Roasting malt at 200 degress C for 50 mins will get you much darker than most commercially available Brown malts. See the below which reckons this would produce a 170 lovibond (L) roasted malt whereas most Brown malt is around 60L I believe. I'm not sure what colour of Brown malt the GH recipe calls for but you might want to adjust accordingly.
In terms of whether the malt should be crushed or uncrushed I'm not sure but my instinct tells me uncrushed. To my mind roasted crushed malt seems wrong but I don't know why that is - I feel like it would burn a lot easier.
Ok thanks. Only got crushed so will buy some.
Uncrushed would give a more even result. I'd imagine doing the same with crushed would result in combination of amber, brown and chocolate malt depending on the size of each particle. As if you roasted randomly sized pieces of beef, you'd end up with some rare, some medium and some well done.
Out of interest why are you trying to make it and do you expect it to have active enzymes left? Also no idea what the time and temps quoted are based on but check its not for unroasted freshly malted grain or compensate for it as I imagine it would make a big difference.
Recipe asks for 300g of brown malt...I got none so wondered if I could roast some Maris otter.
I can't think of any grain that's crushed first and roasted after, indeed, it would be too soft to crush until it's been kilned. By the time you've bought some whole grain MO to roast, you might as well buy some brown malt. I use it regularly in my browns and milds and it has a particular flavour- can't think of any substitute that'll give the same taste.
My best advice then would be if you want the recipe to come out perfectly buy some if not compensate with a mix of lighter and darker grains to match the colour or if you want roast some MO until it looks about right and let us know how it goes.
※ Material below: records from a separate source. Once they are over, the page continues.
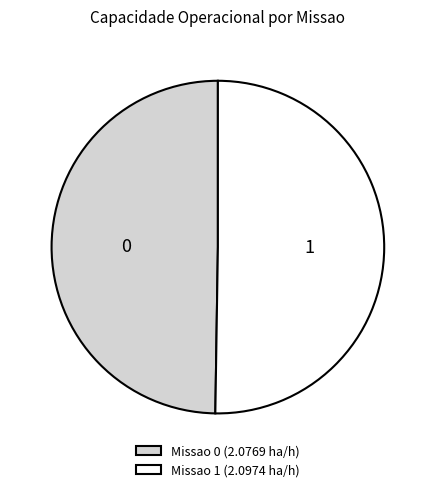

What is the ratio of the value at Missao 0 (2.0769 ha/h) to the value at Missao 1 (2.0974 ha/h)?

1.0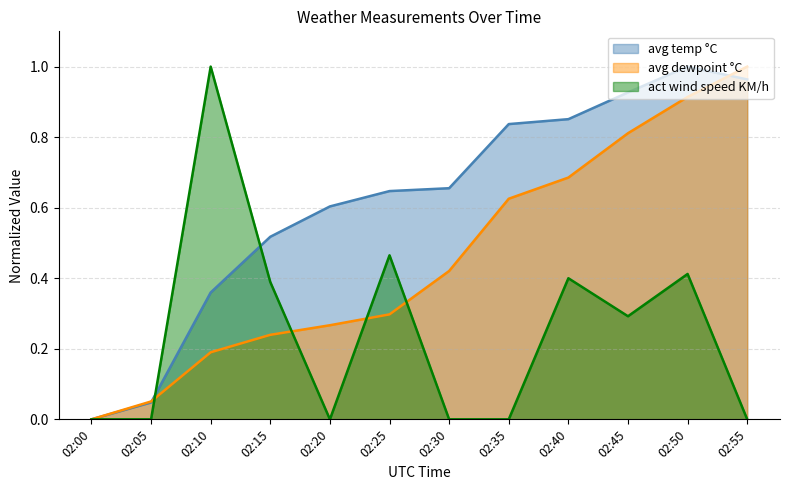

Does the chart display data point markers on the line(s)?

No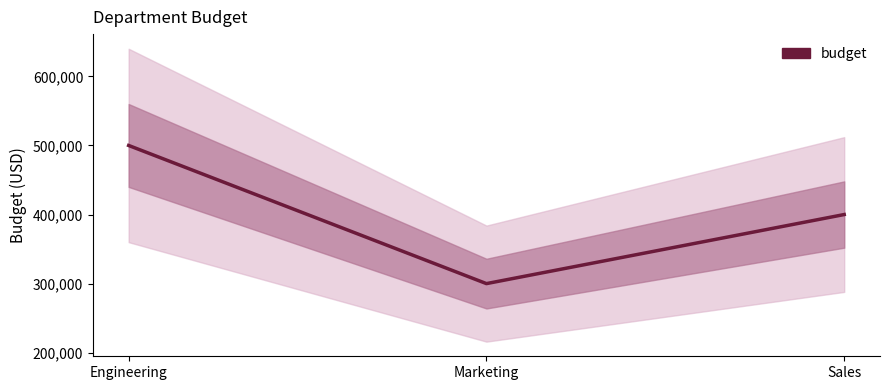

What is the label of the 2nd point from the left?

Marketing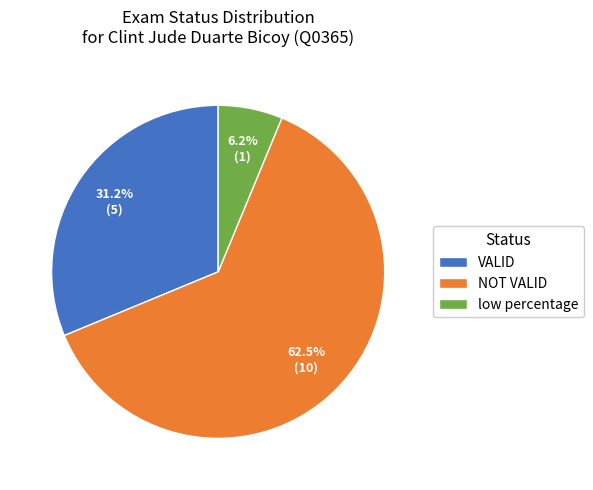

What is the ratio of the value at low percentage to the value at NOT VALID?

0.1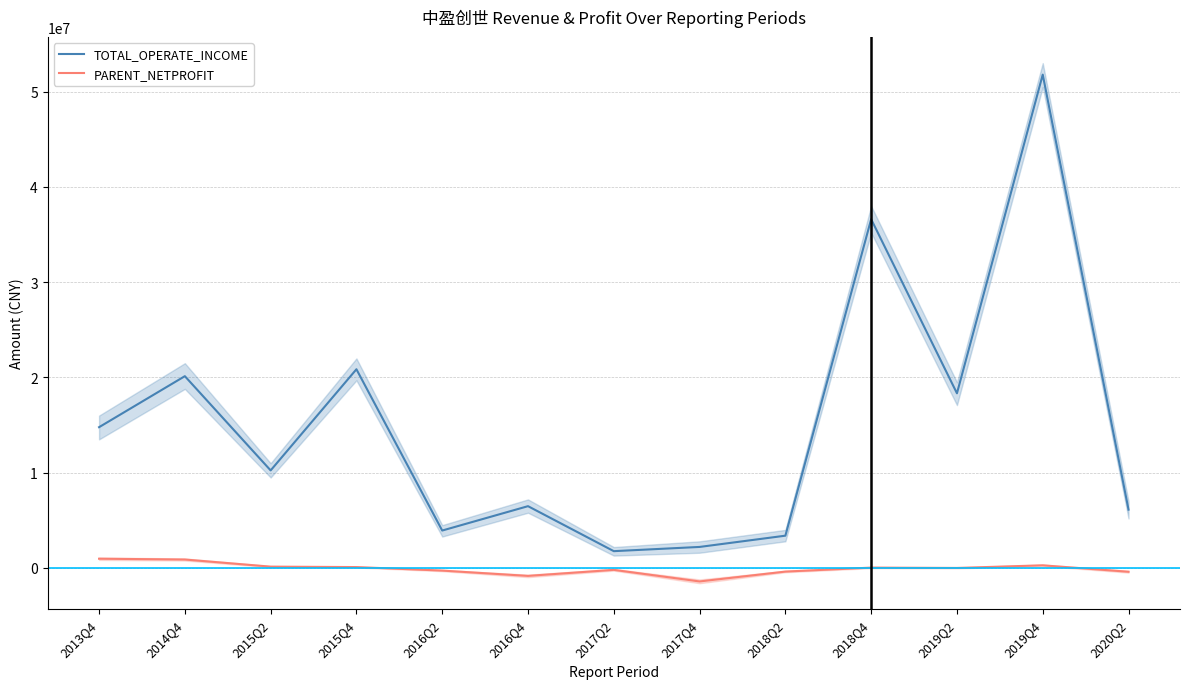

True or false: TOTAL_OPERATE_INCOME and PARENT_NETPROFIT cross at least once.

False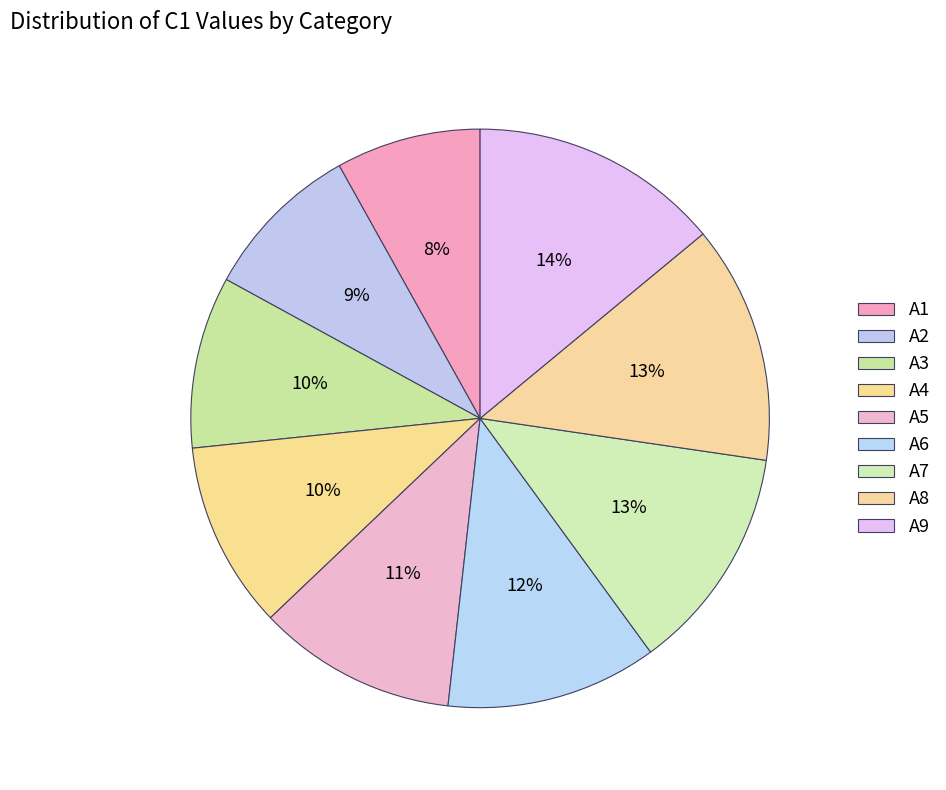

How many segments does this pie chart have?

9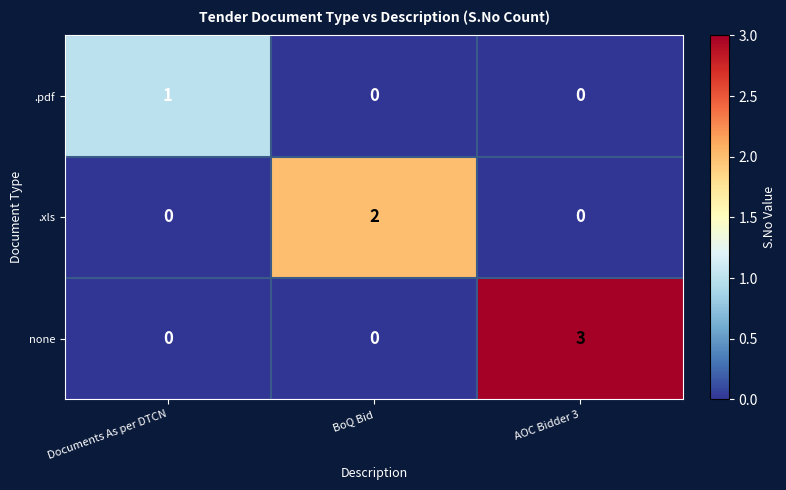

Between Documents As per DTCN and AOC Bidder 3, which series saw the biggest shift?

none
If you are anything like me Clint, when you have used it the once, you will use it again, and again and again.... The flavour it gives in a darker beer like a porter is unmistakable, and is absolutely delicious.
@AdeDunn I really like what brown malt brings to a beer too but i find it almost intangible. I also find you need to keep the percentage low, like 5% or less, otherwise it can get a bit harsh. Having said that, I've found that if the harsh character does come through, it tends to round out and become quite pleasant with a bit of ageing.
I used 7.3% in my last porter Jon, no harshness at all bud. I used a Kveik to ferment it though, in the form of Omega Hothead Ale, and that stuff works wonders. I also mash with harder water and a higher pH than I would a pale beer, which gives a much softer character.